§ **TASK TO CARRY OUT**
Each line below with the word "fails" needs to be copied.

[Difference listings]
---*---
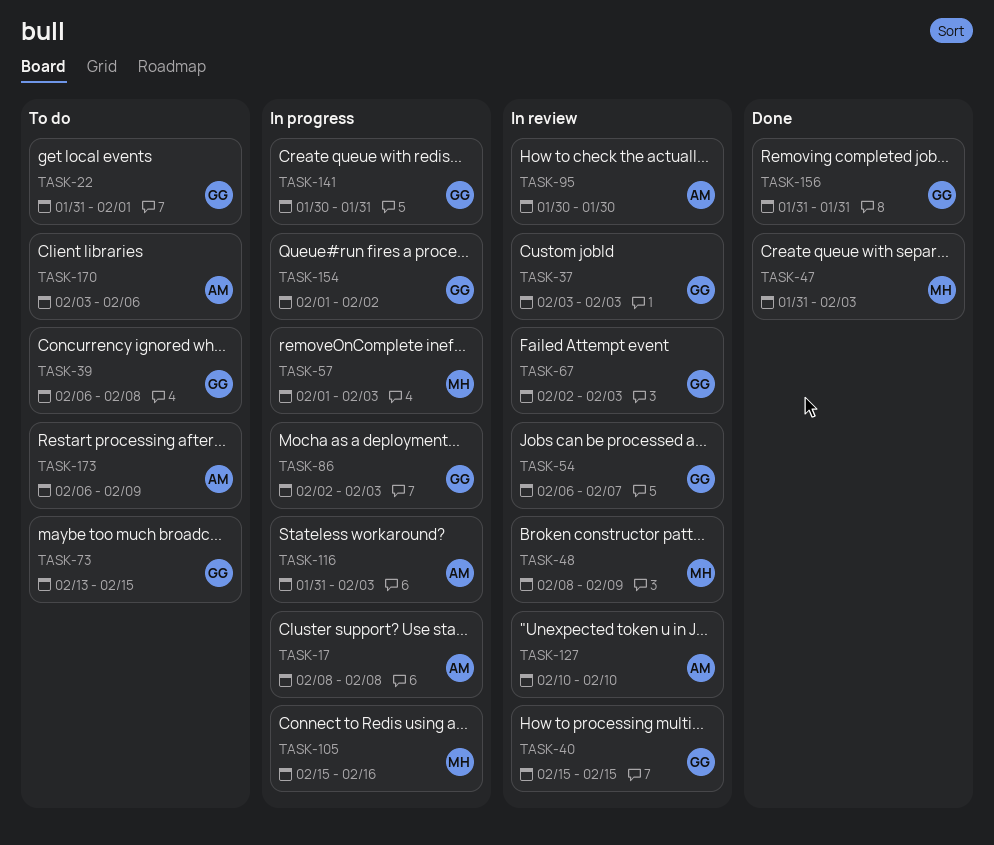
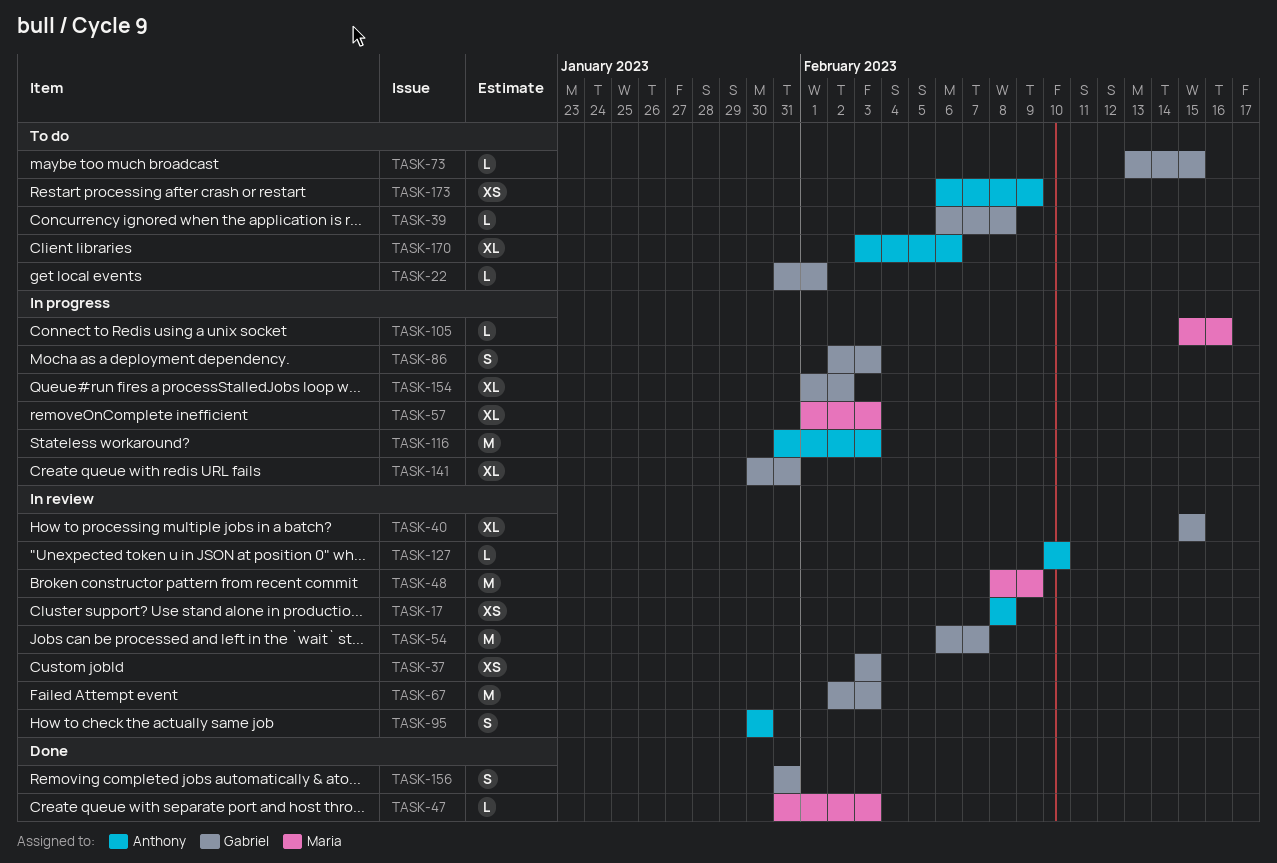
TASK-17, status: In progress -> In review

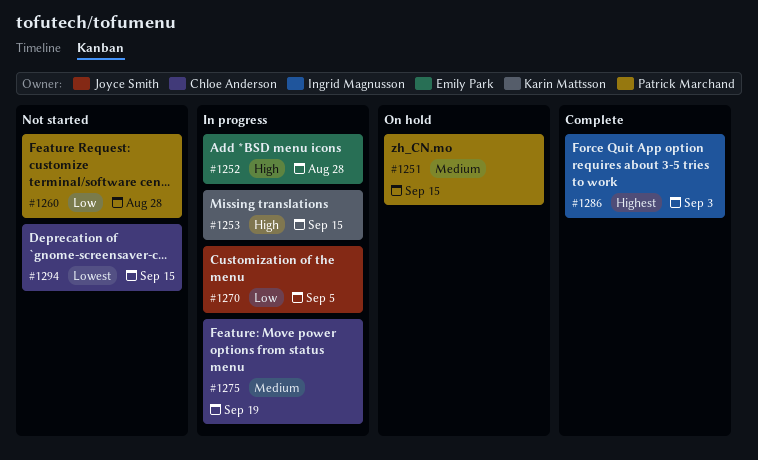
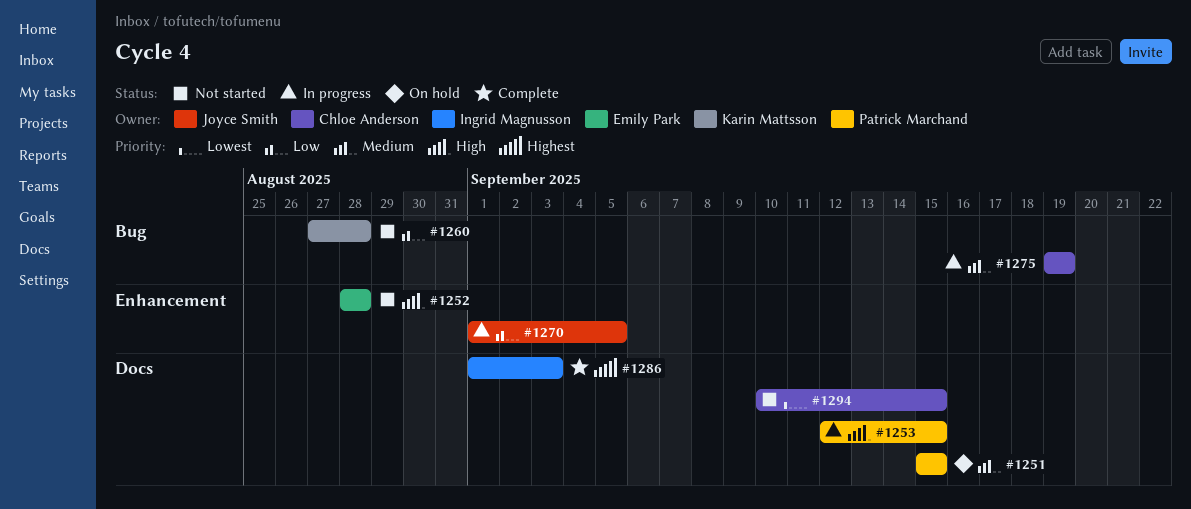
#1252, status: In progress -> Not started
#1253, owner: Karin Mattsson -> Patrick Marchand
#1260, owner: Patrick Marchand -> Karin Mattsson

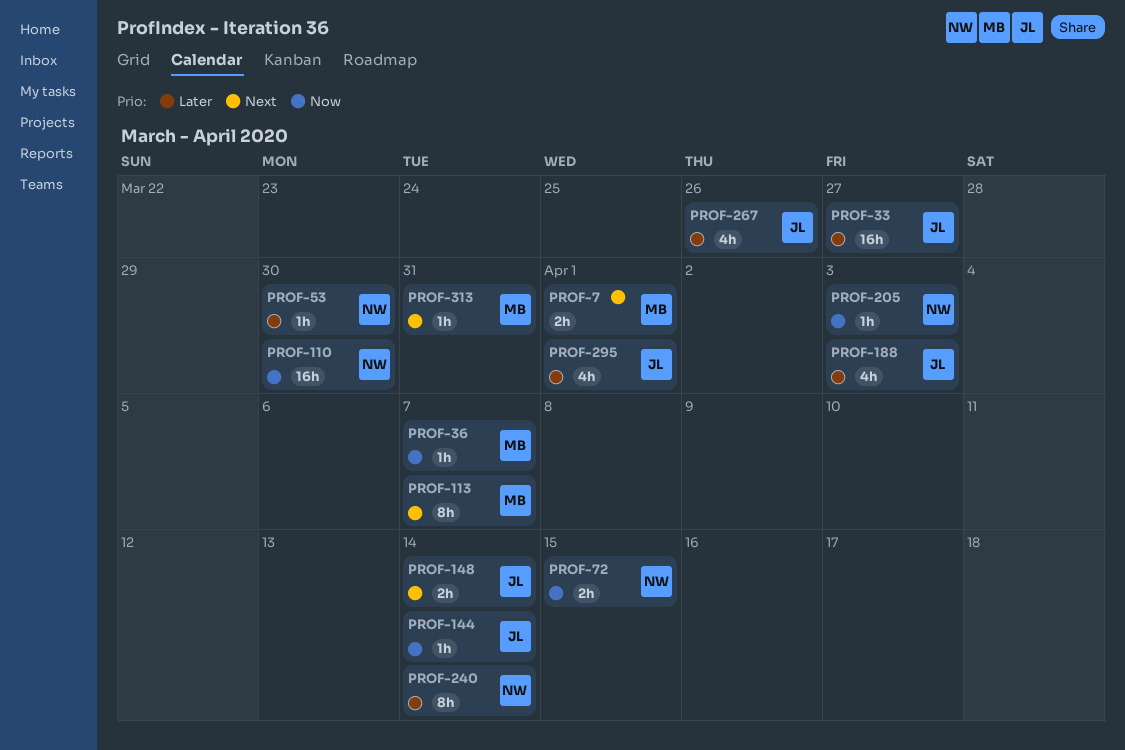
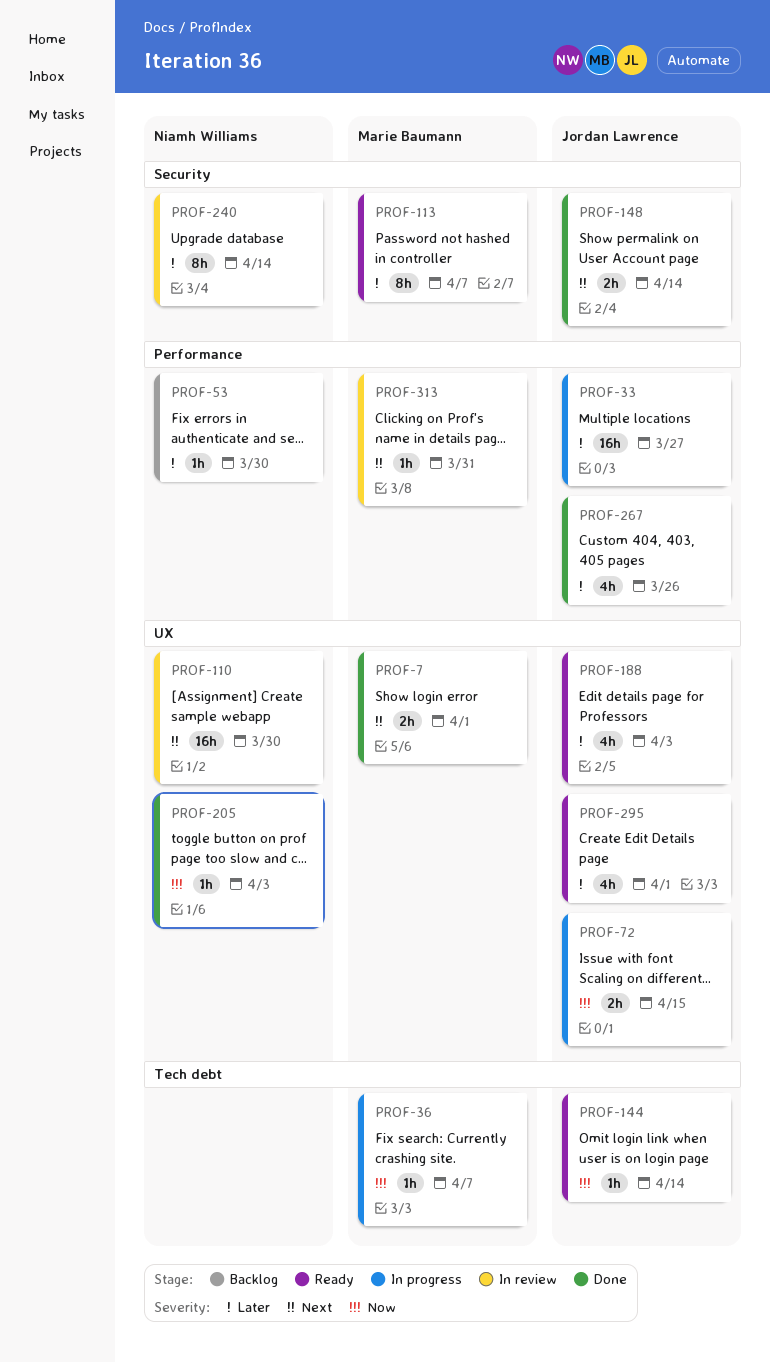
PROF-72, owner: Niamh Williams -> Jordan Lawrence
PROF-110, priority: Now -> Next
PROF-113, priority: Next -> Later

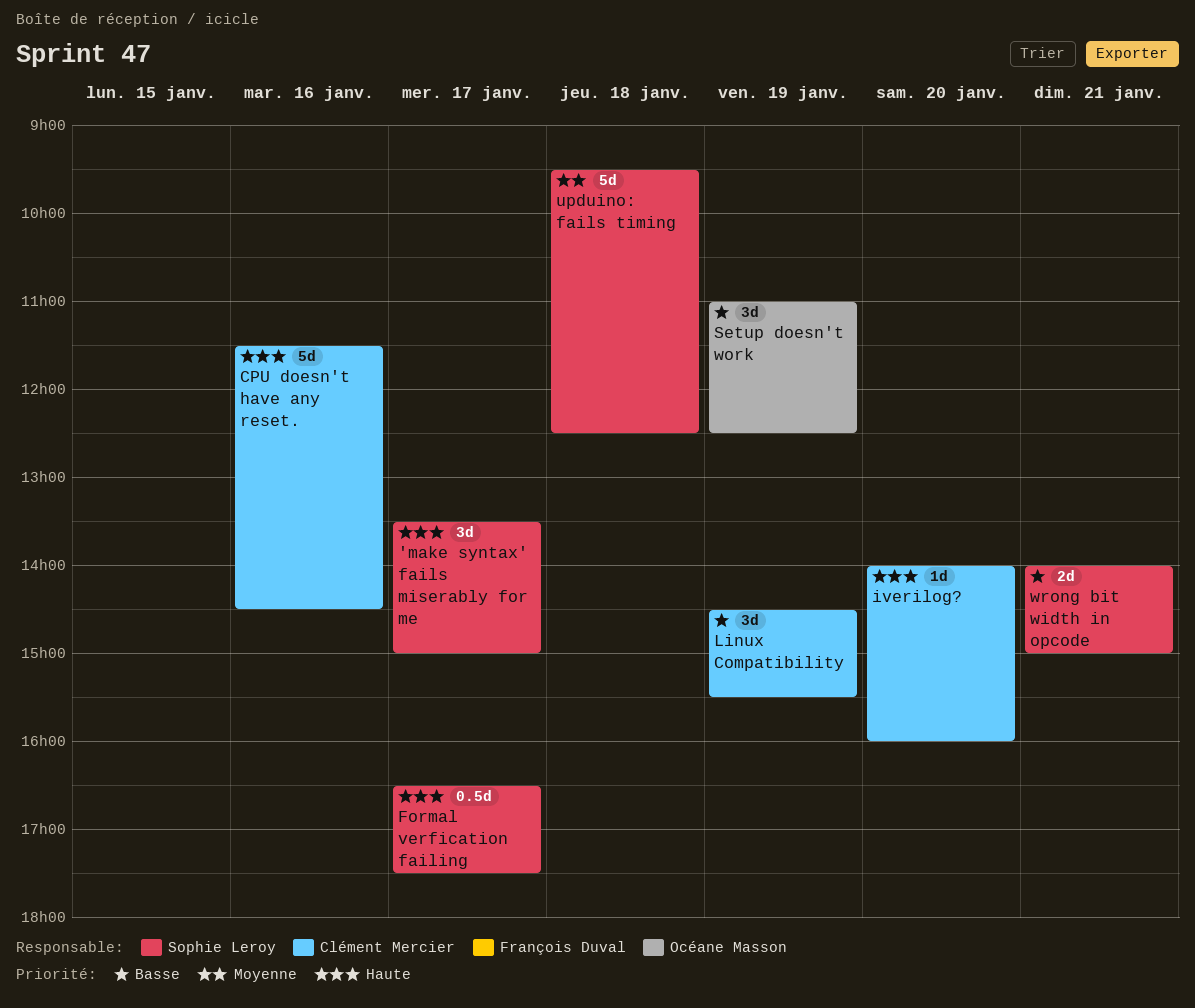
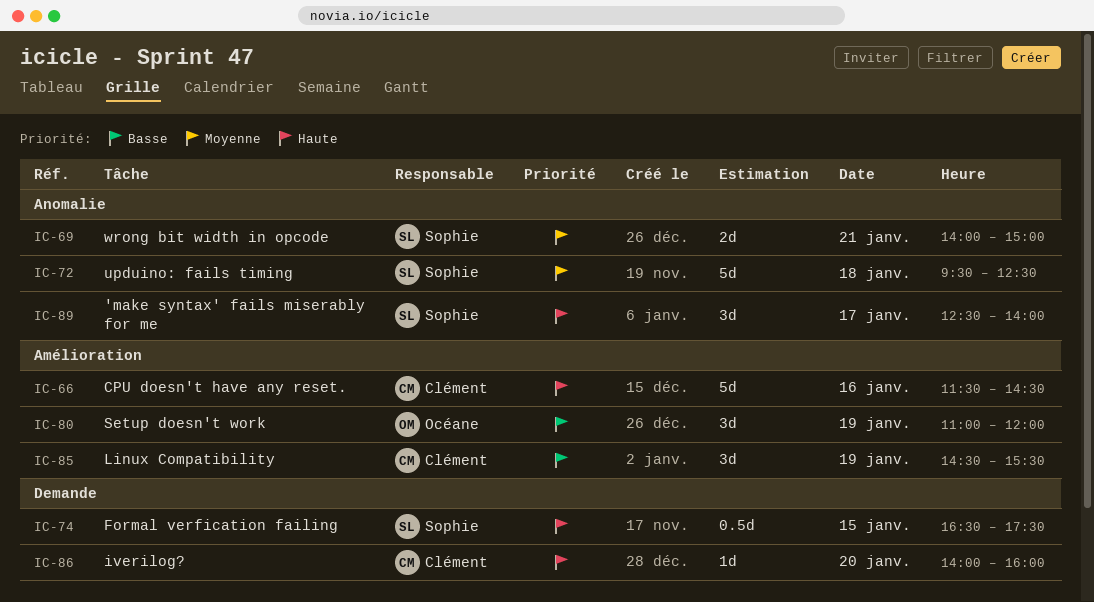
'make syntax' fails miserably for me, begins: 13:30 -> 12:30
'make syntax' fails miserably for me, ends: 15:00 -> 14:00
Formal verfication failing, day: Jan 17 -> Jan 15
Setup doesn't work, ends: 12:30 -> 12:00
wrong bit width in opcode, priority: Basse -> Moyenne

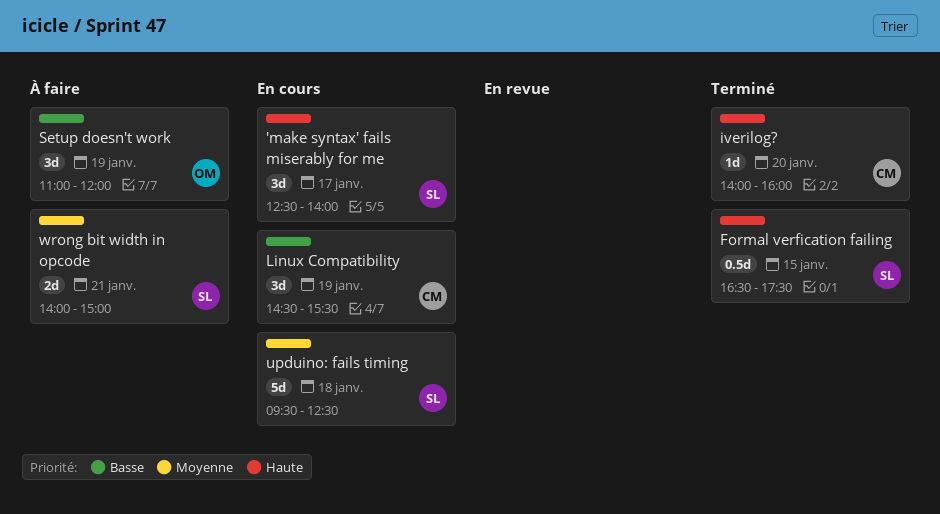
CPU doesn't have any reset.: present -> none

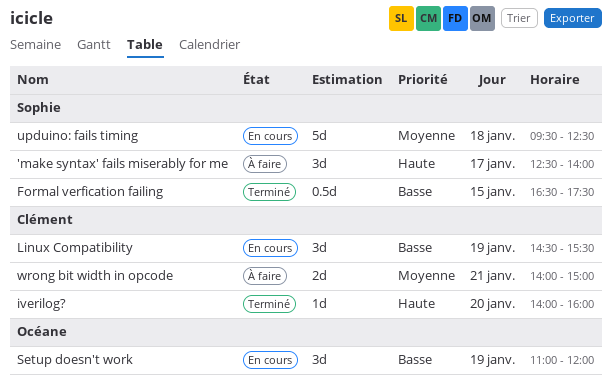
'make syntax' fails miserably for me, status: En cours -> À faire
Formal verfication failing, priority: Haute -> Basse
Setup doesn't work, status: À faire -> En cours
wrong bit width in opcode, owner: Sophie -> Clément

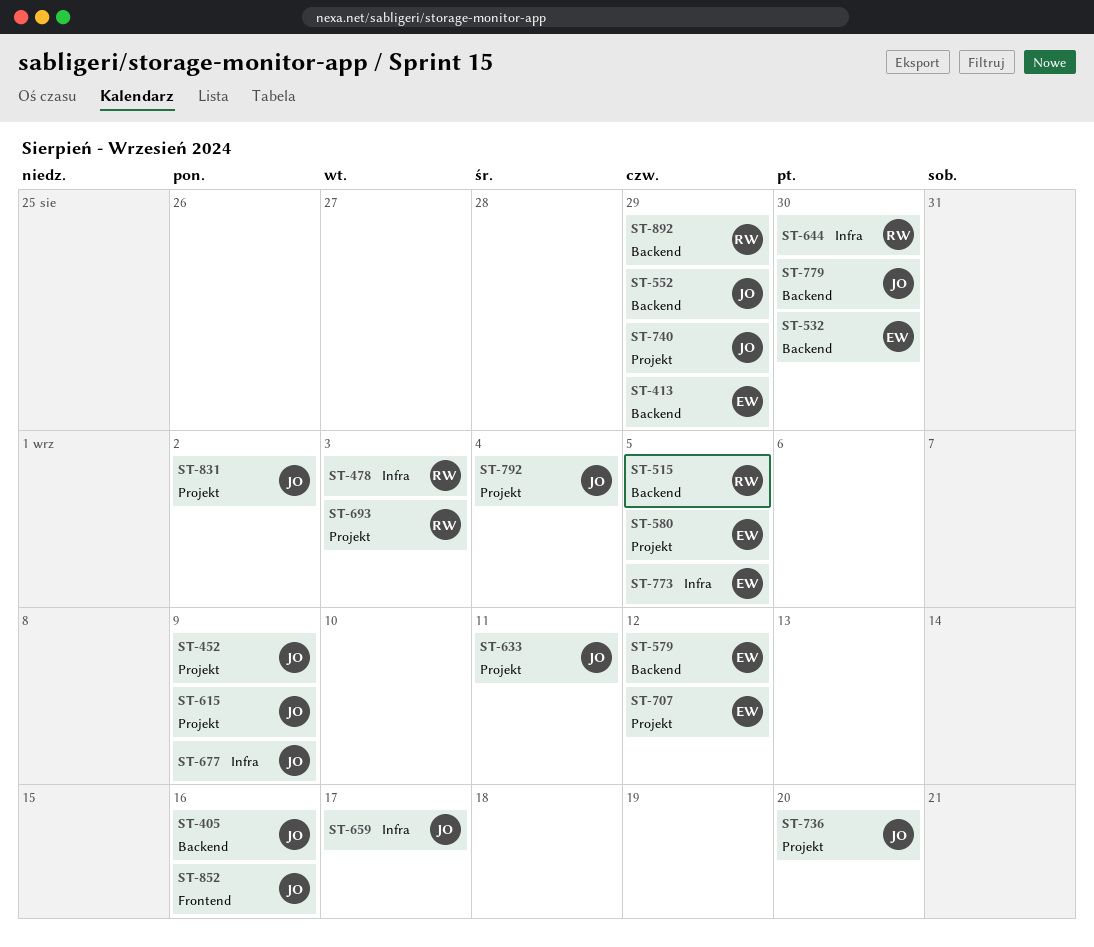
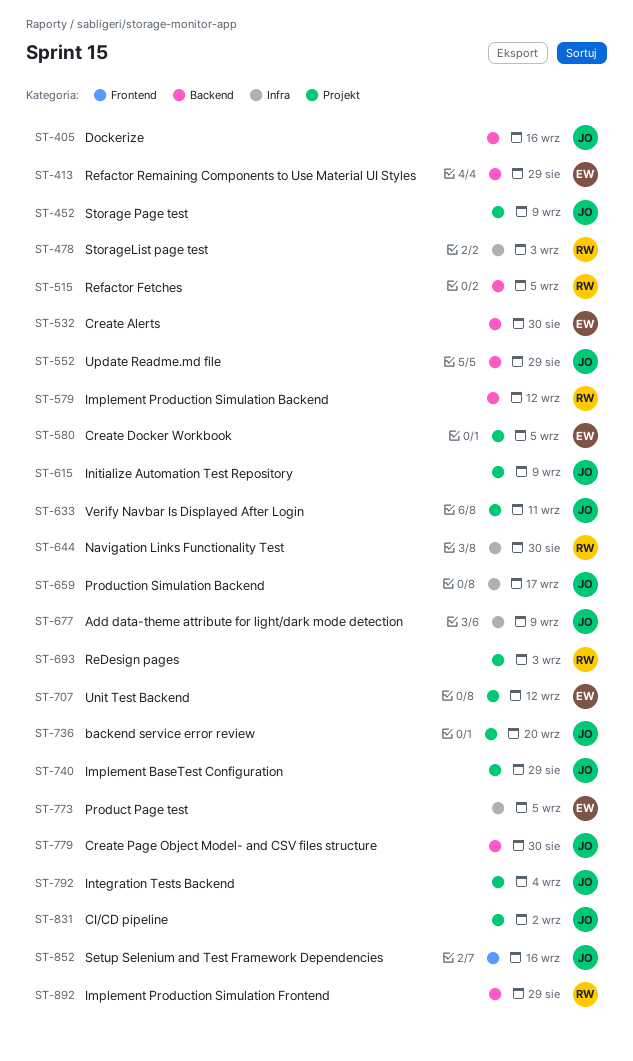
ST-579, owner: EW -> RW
---*---
§ **RESULT BELOW**
'make syntax' fails miserably for me, begins: 13:30 -> 12:30
'make syntax' fails miserably for me, ends: 15:00 -> 14:00
'make syntax' fails miserably for me, status: En cours -> À faire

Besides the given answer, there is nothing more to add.